In the early 1980s, work had begun on extraction of information from publishers' machine readable
dictionaries, with little co-operation and few common frameworks. Nevertheless, it was the lexicon field which
provided the impetus for standardisation issues to be addressed in other fields. A seminal workshop which
set in motion a number of efforts towards standardisation and reusability took place in 1986.
Numerous recommendations arose from this workshop leading to a common
statement that high priority should be assigned to the design and development of large, reusable,
multifunctional, precompetitive, multilingual linguistic resources, implying the need for standards.
Various follow-up meetings took place between 1986 and 1988, at workshops and conferences. Similar
events have taken place in increasing numbers since then. Also, bodies such as EURALEX and the
Association for Computational Linguistics (via SIGLEX) have sponsored the formation of groups that
worked on relevant issues. However, it was especially the EC that took a strong interest in encouraging
developments in the area of reusable linguistic resources, from an early date. Four projects were initiated
in various EC frameworks at the beginning of the 1990s, looking at aspects of the reusability area:
ACQUILEX, EUROTRA-7, MULTILEX and NERC (Network of European Reference
Corpora). Almost
immediately, these projects, which were all concerned with preparatory or enabling aspects, began to
discuss ways and means of co-operating to reach common objectives, under the aegis of the EC. At
roughly the same time, the EUREKA project GENELEX was set up to establish a convergence path for various
lexical assets owned by that consortium into a common conceptual structure.
GENELEX, MULTILEX and EUROTRA-7 had much in common. Importantly, there
was also a degree of overlap among these projects in terms of participants. Given their common interests
and the growing importance of the need for standards, they came together to form a Co-ordination Group,
under the aegis of the EC. NERC became a focal point for
corpus-related work in the Union, in which standards for, e.g., corpus annotation became of interest.

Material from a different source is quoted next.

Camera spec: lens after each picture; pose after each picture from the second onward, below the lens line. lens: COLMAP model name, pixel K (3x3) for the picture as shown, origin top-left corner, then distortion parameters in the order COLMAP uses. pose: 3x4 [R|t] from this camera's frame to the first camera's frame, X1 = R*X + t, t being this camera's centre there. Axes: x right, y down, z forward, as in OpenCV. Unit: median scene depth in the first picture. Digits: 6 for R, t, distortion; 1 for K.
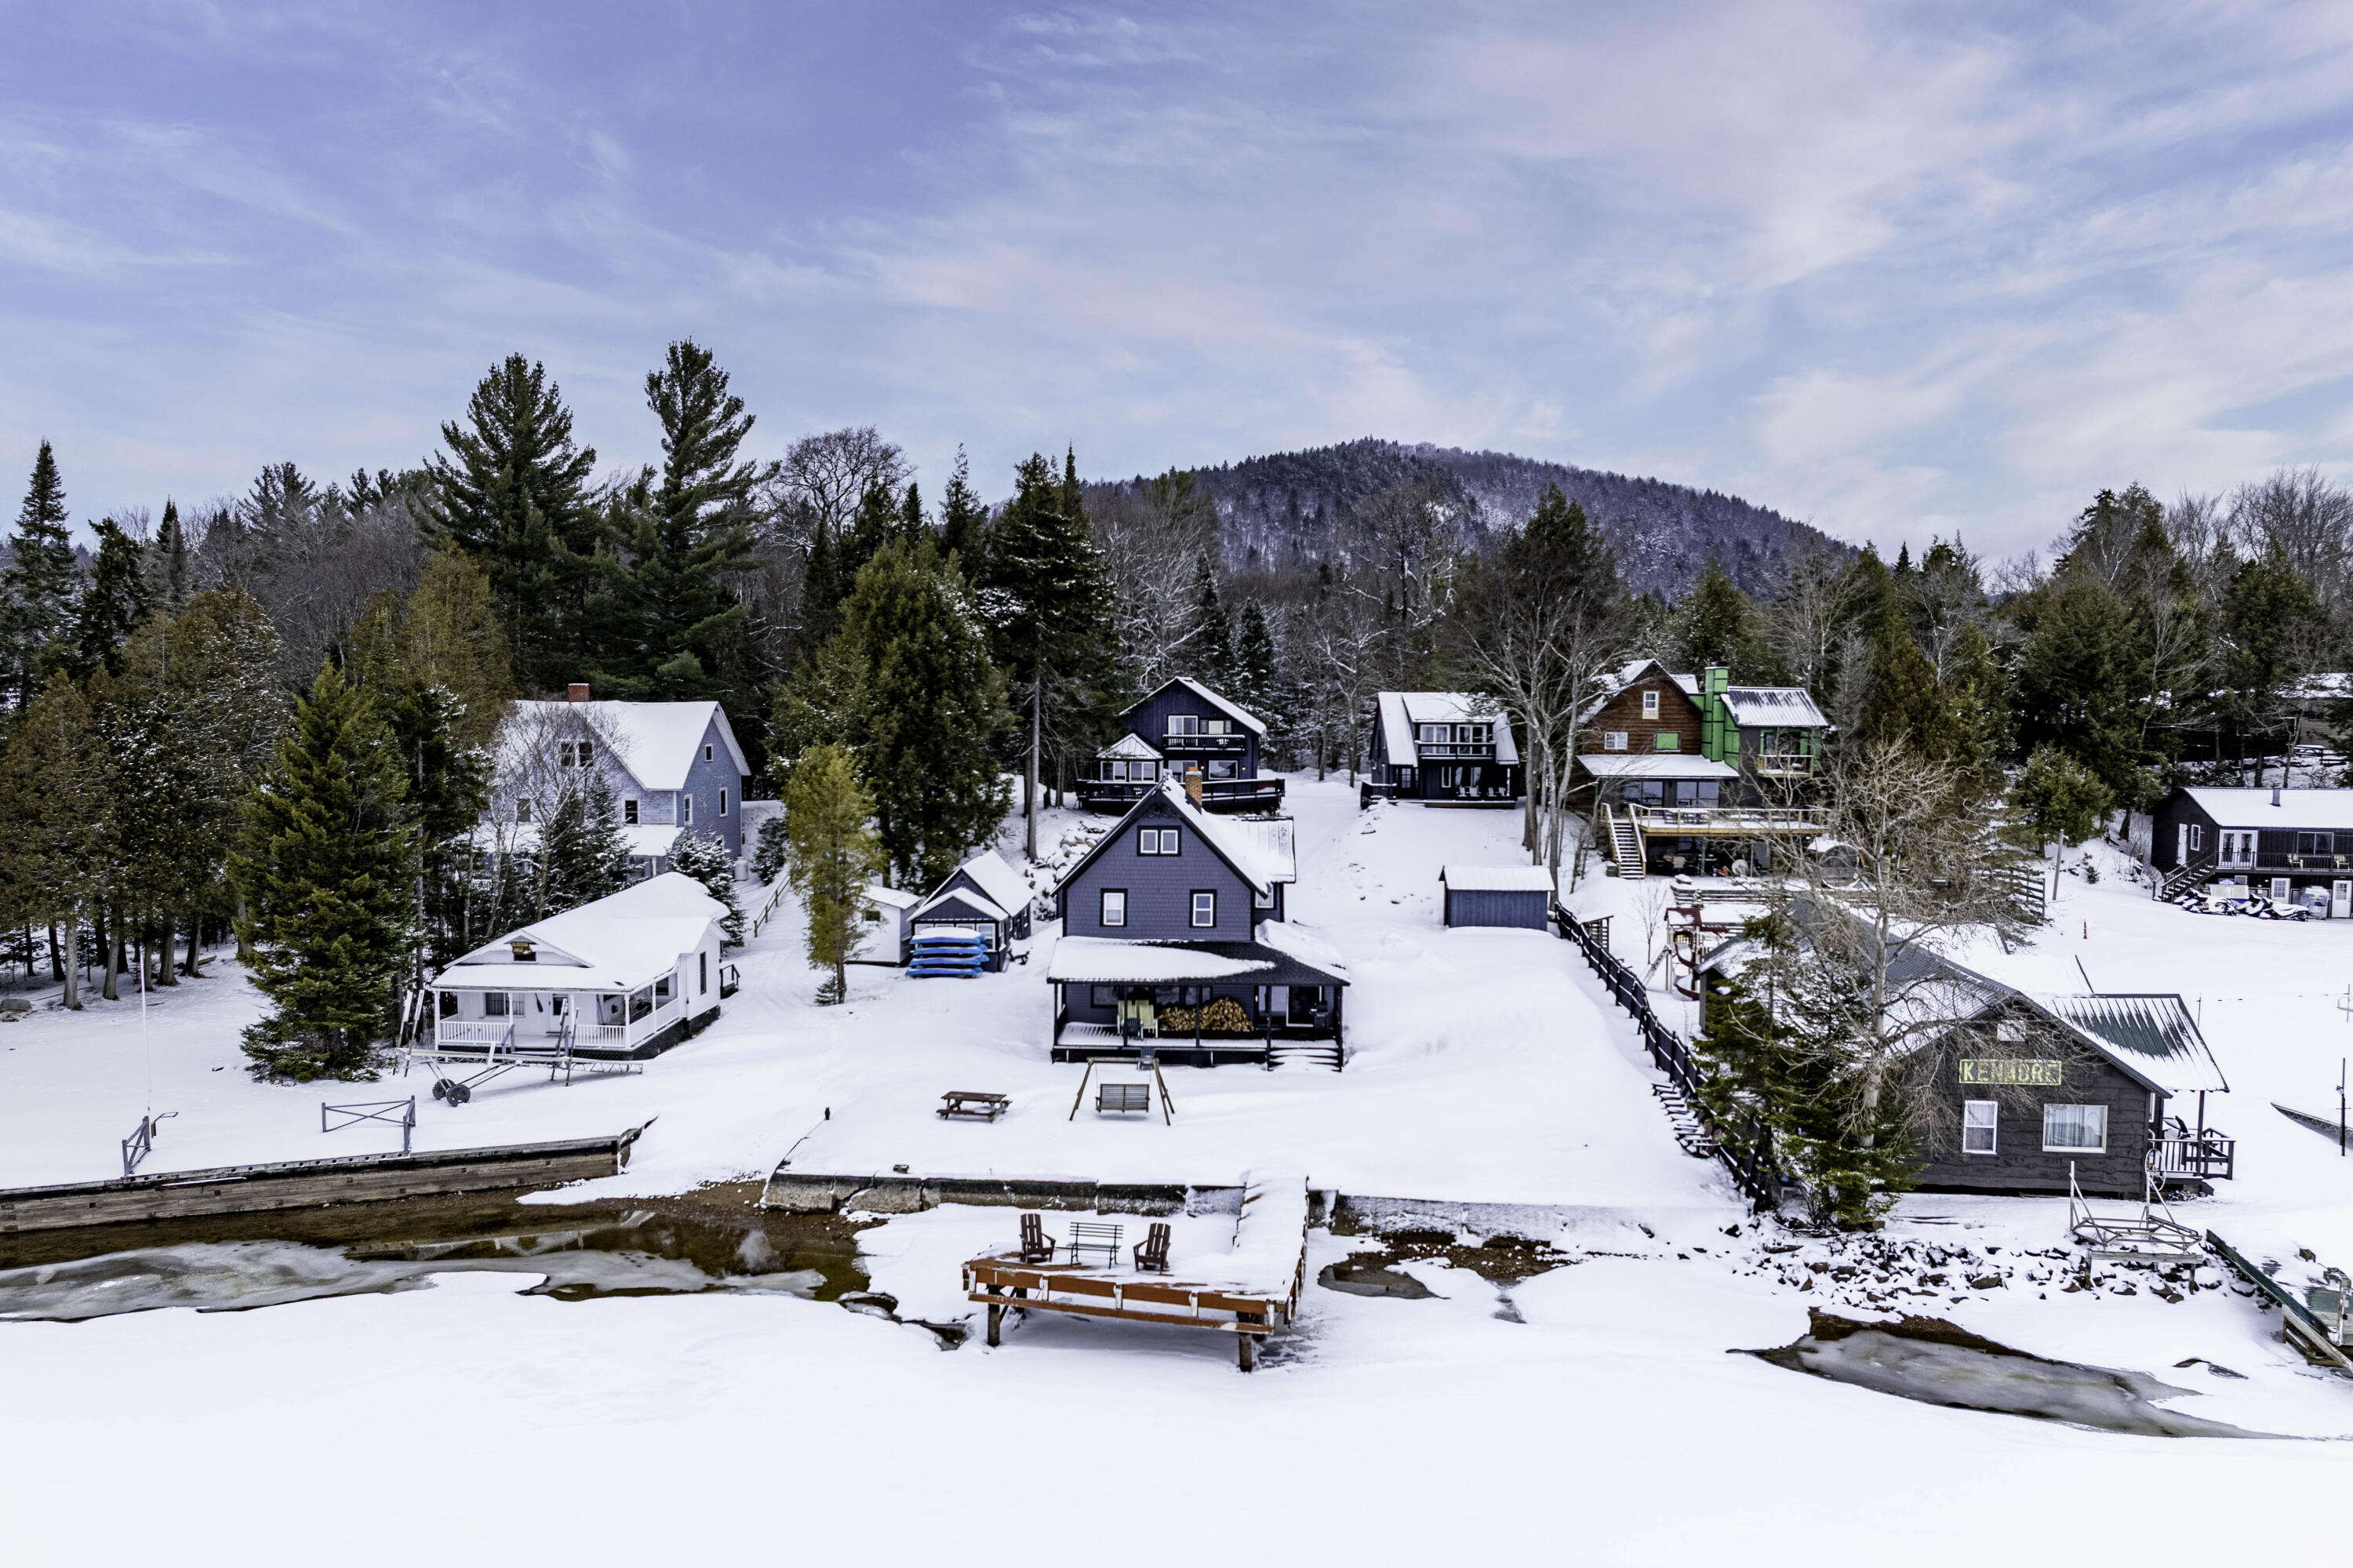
lens RADIAL K [[1685.8, 0, 1176.5], [0, 1685.8, 784.0], [0, 0, 1]] dist [0.005541, -0.038042]
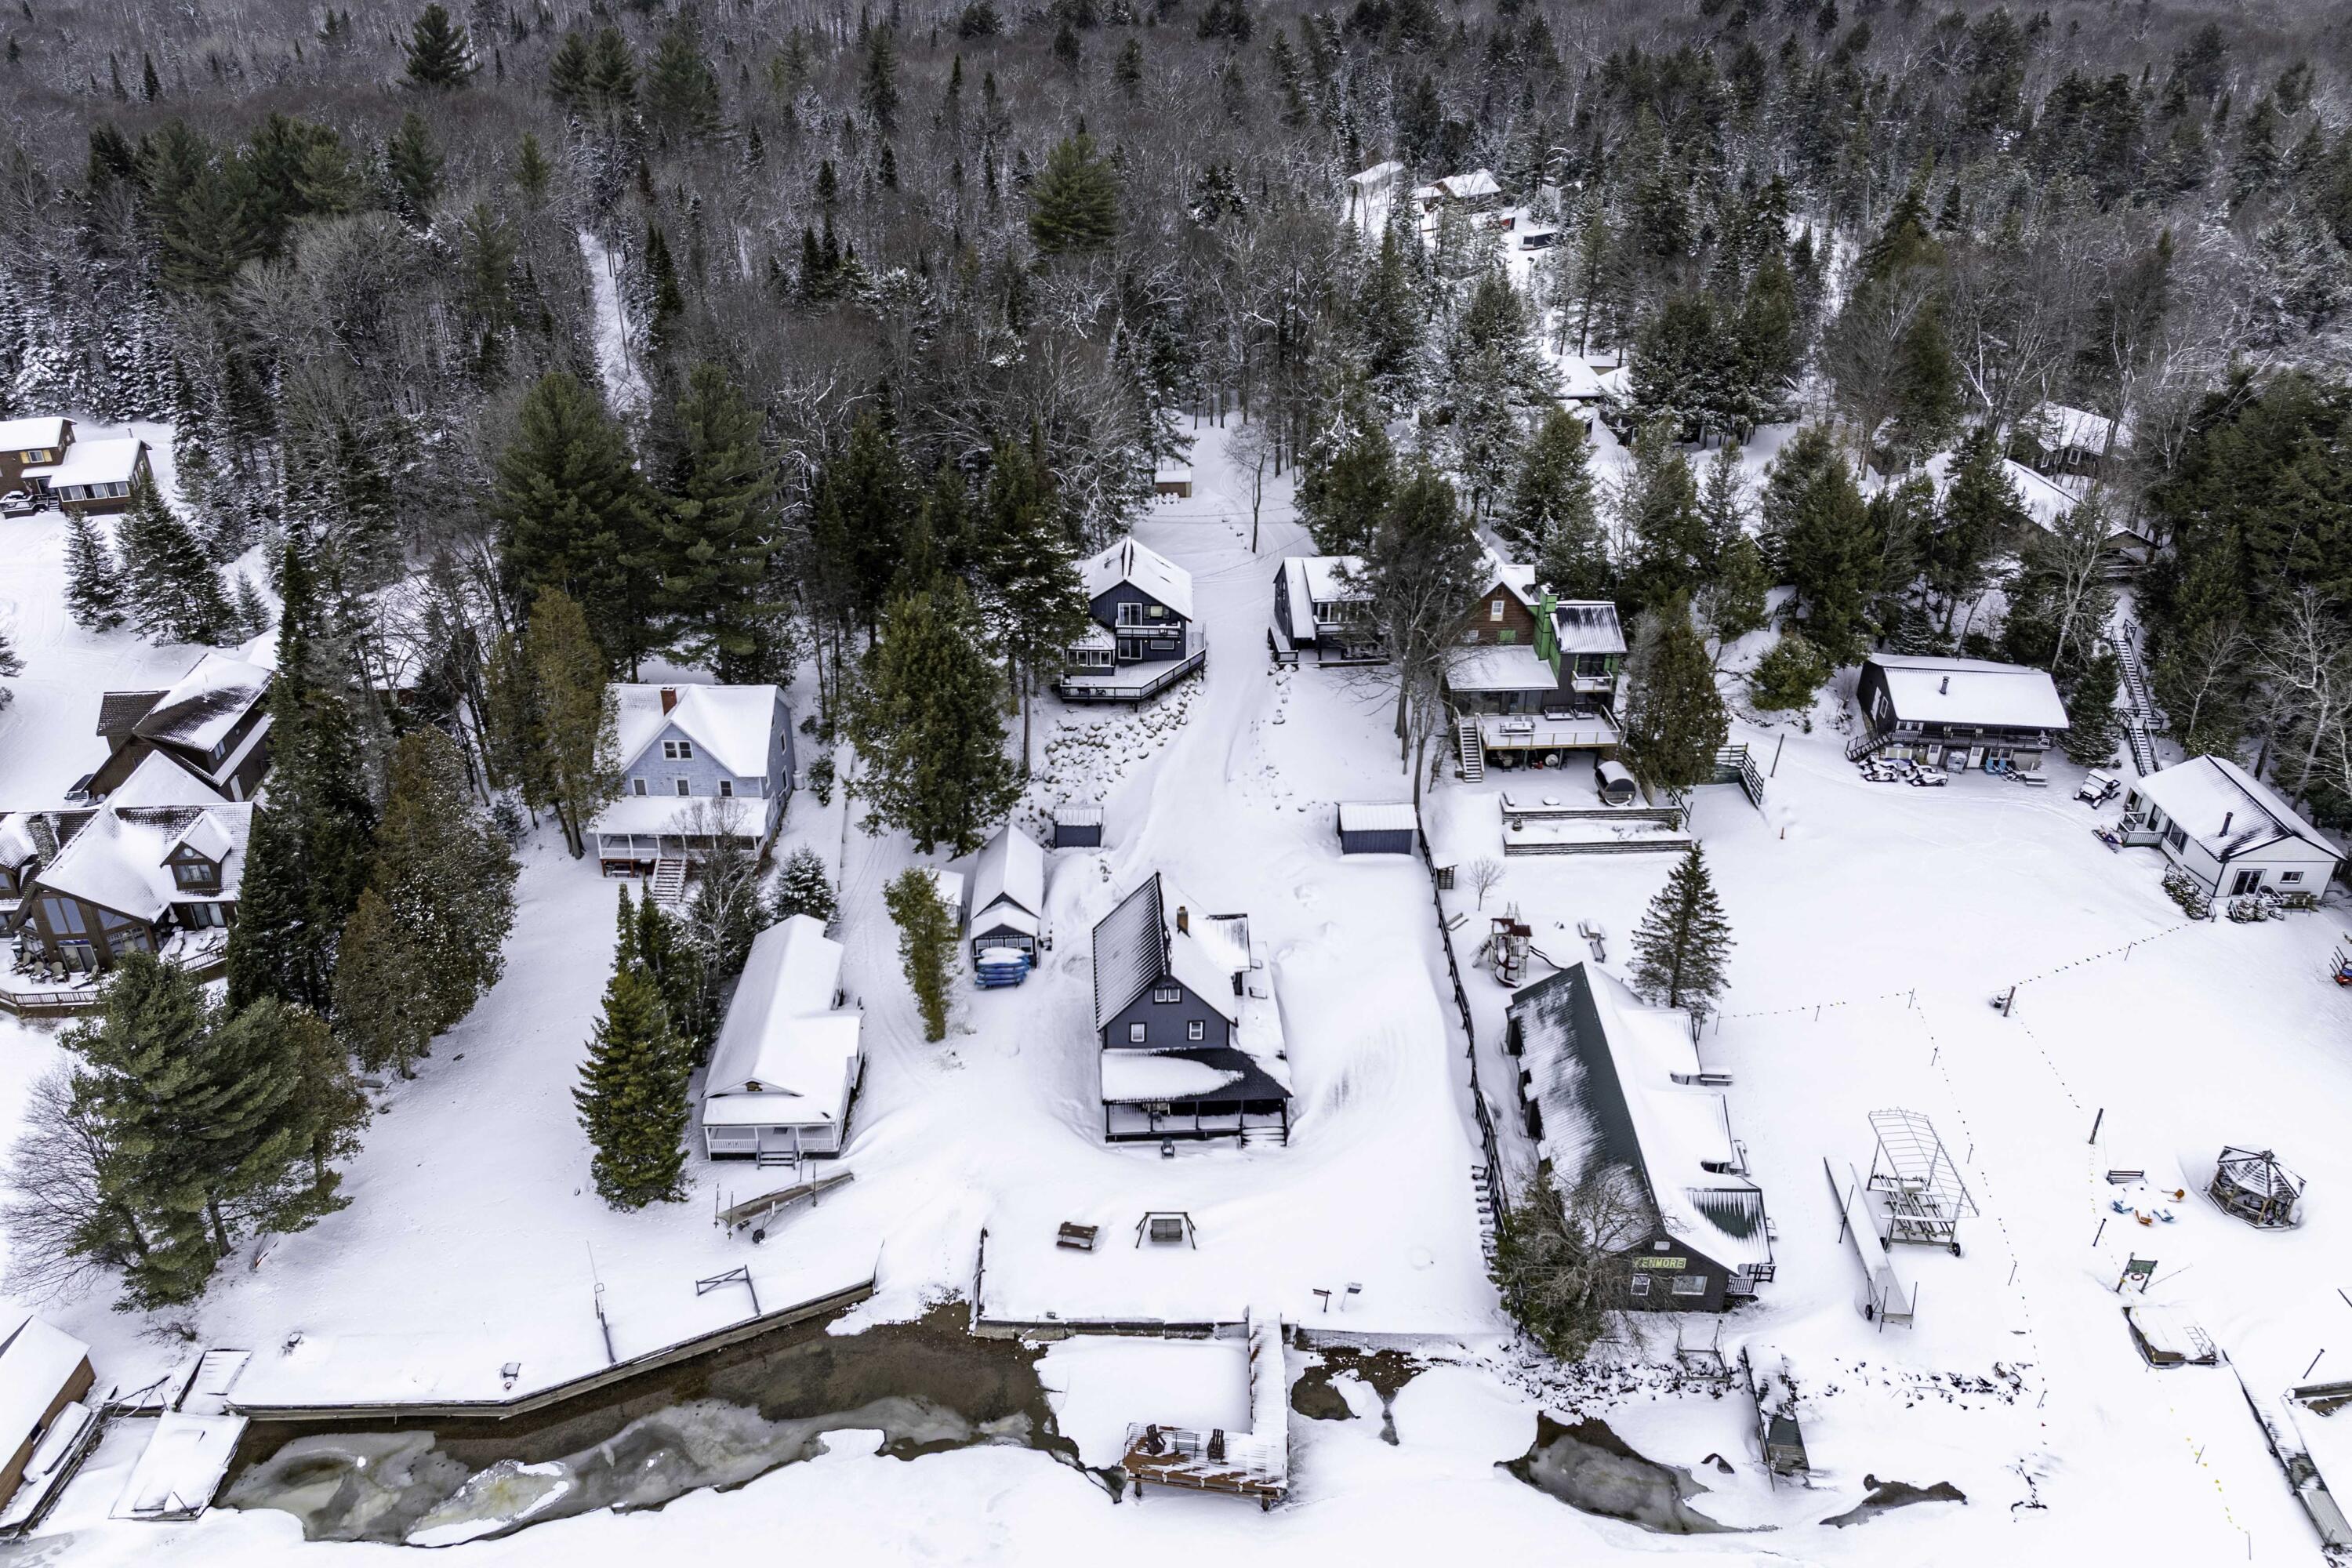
lens RADIAL K [[1731.8, 0, 1181.0], [0, 1731.8, 616.7], [0, 0, 1]] dist [-0.000490, -0.058215]
pose [[0.995238, -0.041380, 0.088254, -0.163938], [0.004496, 0.923939, 0.382513, -1.187514], [-0.097370, -0.380295, 0.919725, -0.419140]]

In the speech community, the significant ESPRIT SAM project covered many aspects of
speech and resulted in a wealth of documents on standards related aspects and numerous standard tools
for speech.
The situation sketched above created the appropriate conditions for the launching, firstly, of a project
definition study in 1992 and then, in February 1993, of the LRE EAGLES project, aiming specifically at
defining standards for selected areas or preparing the ground for future standard provision.
Since the formation of EAGLES, standards related work in the EU has been largely concentrated within
this initiative. Related efforts elsewhere are closely linked with EAGLES and feed off it. Besides
developing from pre-existing preparatory work on the lexicon, on corpora and on speech aspects,
LRE EAGLES initiated standards related work in the areas of NLP formalisms and evaluation of NLP
systems. Evaluation in particular has proved to be a point of focus of many interested groups and projects
throughout the world and the EAGLES evaluation group has had significant input from them: indeed, it
has acted as a catalyst and testing-ground.
Several LRE projects actively contributed comments and tested EAGLES proposals, thus
offering a concrete industry-related setting. Given the amount of industrial participation in EAGLES
itself, it is notable that there has been significant advance in LE standards over the past two years, thus
re-emphasising the need to involve industry in such efforts in targeting clearly identified and motivated
standardisation goals.
EAGLES results to date are to be seen as a first step on the path towards standardisation for LE purposes.
The immediate future is thus, besides the development of proposals covering new areas, the time for
consolidation, testing, refinement and dissemination of these initial results, via a second cycle of
EAGLES activity which is the focus of the present project.